Data extracted from a collection

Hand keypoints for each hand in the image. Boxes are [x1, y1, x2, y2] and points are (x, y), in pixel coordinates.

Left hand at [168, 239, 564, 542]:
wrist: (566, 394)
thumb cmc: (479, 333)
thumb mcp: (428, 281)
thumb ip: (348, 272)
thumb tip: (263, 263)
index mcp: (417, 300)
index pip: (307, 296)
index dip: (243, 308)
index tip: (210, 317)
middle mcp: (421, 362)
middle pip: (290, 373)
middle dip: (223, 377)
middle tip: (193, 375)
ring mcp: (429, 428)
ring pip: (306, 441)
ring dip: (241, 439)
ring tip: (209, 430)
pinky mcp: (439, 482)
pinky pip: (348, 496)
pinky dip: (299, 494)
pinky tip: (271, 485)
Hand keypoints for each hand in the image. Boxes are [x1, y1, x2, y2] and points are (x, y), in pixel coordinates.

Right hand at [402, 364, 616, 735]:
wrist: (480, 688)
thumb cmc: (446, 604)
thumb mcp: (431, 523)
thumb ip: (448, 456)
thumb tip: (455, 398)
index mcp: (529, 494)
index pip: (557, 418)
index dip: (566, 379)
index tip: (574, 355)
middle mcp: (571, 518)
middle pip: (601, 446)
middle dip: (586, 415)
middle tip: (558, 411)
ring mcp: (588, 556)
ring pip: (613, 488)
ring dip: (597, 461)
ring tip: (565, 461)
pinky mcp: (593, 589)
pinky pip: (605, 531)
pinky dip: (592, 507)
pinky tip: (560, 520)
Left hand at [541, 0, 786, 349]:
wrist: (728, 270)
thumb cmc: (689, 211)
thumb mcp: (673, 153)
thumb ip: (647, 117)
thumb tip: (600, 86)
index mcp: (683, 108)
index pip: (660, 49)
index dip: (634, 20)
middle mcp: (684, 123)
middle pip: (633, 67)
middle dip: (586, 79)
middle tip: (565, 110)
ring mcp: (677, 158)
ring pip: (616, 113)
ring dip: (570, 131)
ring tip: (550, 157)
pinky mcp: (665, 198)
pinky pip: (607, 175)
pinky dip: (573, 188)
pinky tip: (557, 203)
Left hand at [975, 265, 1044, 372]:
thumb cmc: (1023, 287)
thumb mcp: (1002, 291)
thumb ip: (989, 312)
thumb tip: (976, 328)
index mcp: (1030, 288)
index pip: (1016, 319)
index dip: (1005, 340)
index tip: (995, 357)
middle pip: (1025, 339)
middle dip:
...
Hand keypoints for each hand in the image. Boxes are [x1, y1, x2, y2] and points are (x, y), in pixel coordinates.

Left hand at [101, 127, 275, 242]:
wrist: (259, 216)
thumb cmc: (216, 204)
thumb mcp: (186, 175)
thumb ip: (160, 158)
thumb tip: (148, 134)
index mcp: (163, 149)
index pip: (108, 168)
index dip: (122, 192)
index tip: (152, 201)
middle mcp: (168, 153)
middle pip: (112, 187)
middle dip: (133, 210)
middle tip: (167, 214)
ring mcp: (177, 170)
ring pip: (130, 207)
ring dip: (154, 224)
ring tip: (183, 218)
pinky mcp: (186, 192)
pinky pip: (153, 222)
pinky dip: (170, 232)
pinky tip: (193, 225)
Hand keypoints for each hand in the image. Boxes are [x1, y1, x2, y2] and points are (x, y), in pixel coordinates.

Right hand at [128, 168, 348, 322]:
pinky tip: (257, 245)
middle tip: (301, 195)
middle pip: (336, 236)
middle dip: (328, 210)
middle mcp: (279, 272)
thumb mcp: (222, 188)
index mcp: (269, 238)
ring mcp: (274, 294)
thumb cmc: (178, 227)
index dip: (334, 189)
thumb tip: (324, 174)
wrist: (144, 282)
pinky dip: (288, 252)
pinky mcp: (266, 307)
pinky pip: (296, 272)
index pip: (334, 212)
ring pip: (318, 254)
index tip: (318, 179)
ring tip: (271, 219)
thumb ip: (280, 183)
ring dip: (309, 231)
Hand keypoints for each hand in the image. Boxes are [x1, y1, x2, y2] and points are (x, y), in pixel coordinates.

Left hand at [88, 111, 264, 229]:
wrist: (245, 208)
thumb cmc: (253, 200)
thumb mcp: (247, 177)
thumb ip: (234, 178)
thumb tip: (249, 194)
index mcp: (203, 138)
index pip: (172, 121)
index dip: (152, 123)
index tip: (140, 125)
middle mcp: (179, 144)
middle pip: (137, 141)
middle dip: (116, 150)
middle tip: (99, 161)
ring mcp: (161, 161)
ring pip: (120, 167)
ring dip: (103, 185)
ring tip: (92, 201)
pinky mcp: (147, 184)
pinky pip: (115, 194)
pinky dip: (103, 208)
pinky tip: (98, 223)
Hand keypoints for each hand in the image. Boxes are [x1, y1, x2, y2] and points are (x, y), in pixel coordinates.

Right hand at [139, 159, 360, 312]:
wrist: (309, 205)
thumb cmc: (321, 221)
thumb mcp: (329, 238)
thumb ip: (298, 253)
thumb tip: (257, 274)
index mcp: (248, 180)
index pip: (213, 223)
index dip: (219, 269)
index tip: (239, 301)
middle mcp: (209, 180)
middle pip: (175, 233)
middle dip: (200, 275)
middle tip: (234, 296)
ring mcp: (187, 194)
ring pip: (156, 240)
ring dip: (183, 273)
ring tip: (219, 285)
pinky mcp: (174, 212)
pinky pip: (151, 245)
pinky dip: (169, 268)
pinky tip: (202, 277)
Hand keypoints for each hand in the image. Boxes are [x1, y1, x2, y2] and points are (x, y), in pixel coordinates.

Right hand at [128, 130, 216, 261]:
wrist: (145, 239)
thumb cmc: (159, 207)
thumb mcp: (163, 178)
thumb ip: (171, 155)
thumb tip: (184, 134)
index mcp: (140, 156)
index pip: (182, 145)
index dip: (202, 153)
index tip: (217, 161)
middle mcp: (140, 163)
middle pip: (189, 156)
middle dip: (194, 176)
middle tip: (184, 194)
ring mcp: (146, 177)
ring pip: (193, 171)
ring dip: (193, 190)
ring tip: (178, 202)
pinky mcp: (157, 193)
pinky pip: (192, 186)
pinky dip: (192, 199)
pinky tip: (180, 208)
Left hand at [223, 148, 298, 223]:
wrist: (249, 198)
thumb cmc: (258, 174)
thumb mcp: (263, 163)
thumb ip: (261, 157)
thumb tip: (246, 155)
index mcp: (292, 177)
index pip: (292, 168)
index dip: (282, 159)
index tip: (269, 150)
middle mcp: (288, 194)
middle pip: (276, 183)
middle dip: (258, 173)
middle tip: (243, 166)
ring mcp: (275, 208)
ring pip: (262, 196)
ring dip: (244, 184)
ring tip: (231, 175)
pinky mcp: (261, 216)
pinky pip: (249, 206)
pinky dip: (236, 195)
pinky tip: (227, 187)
==
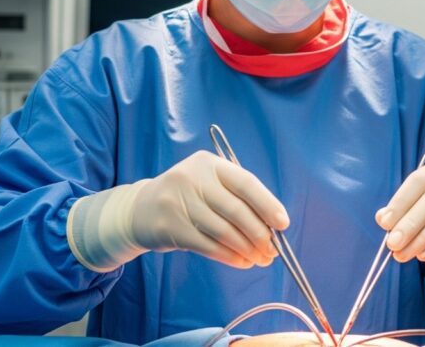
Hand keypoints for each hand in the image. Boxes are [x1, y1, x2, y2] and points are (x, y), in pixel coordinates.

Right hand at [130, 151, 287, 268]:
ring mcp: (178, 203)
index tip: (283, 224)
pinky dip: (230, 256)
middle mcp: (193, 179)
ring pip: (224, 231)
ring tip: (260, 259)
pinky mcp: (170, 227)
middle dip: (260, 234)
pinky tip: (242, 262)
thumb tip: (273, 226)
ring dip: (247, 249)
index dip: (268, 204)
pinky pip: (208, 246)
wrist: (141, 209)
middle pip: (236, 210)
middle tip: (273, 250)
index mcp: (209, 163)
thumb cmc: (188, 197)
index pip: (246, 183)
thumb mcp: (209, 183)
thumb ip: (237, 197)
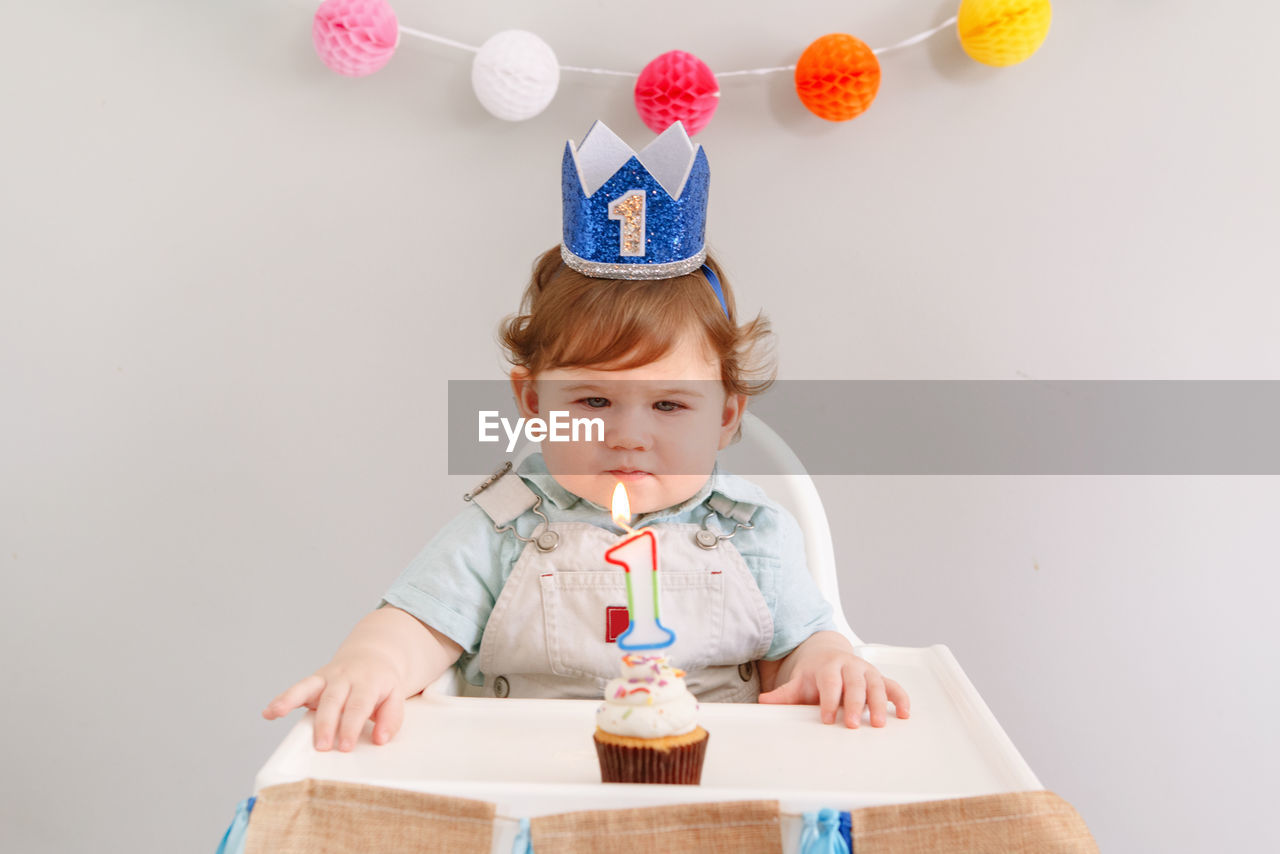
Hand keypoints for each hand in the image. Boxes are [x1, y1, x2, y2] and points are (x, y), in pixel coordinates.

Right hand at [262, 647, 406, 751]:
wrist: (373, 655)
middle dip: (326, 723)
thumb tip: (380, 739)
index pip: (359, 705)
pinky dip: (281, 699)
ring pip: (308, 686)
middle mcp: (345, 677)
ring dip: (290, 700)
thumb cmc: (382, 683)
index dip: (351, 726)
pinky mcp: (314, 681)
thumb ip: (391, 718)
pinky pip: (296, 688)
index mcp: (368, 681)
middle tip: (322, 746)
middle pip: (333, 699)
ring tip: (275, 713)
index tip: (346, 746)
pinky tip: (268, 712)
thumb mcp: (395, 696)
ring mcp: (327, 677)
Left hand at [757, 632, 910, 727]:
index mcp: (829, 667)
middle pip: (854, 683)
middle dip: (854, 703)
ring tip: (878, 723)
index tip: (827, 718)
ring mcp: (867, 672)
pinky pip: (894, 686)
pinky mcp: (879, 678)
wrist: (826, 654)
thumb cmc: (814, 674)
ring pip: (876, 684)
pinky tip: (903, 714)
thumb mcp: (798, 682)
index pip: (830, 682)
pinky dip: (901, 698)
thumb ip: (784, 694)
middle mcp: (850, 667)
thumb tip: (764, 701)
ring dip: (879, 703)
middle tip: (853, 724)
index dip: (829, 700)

[Exercise details] From the data above, output only the lines between the line containing "index mcp: (829, 667)" and the line containing "index dip: (829, 700)", inclusive, exactly as written.

[Task response]
index mcp: (829, 667)
middle pip: (854, 683)
middle dip: (854, 703)
ring tip: (878, 723)
index tip: (827, 718)
ring mcp: (867, 672)
pinky pip: (894, 686)
pinky mcp: (879, 678)
wrist: (826, 654)
thumb cmc: (814, 674)
ring pip: (876, 684)
pinky tip: (903, 714)
thumb mcp: (798, 682)
index pip: (830, 682)
pinky dip: (901, 698)
thumb ip: (784, 694)
middle mcp: (850, 667)
thumb tip: (764, 701)
ring dip: (879, 703)
middle tip: (853, 724)
index dip: (829, 700)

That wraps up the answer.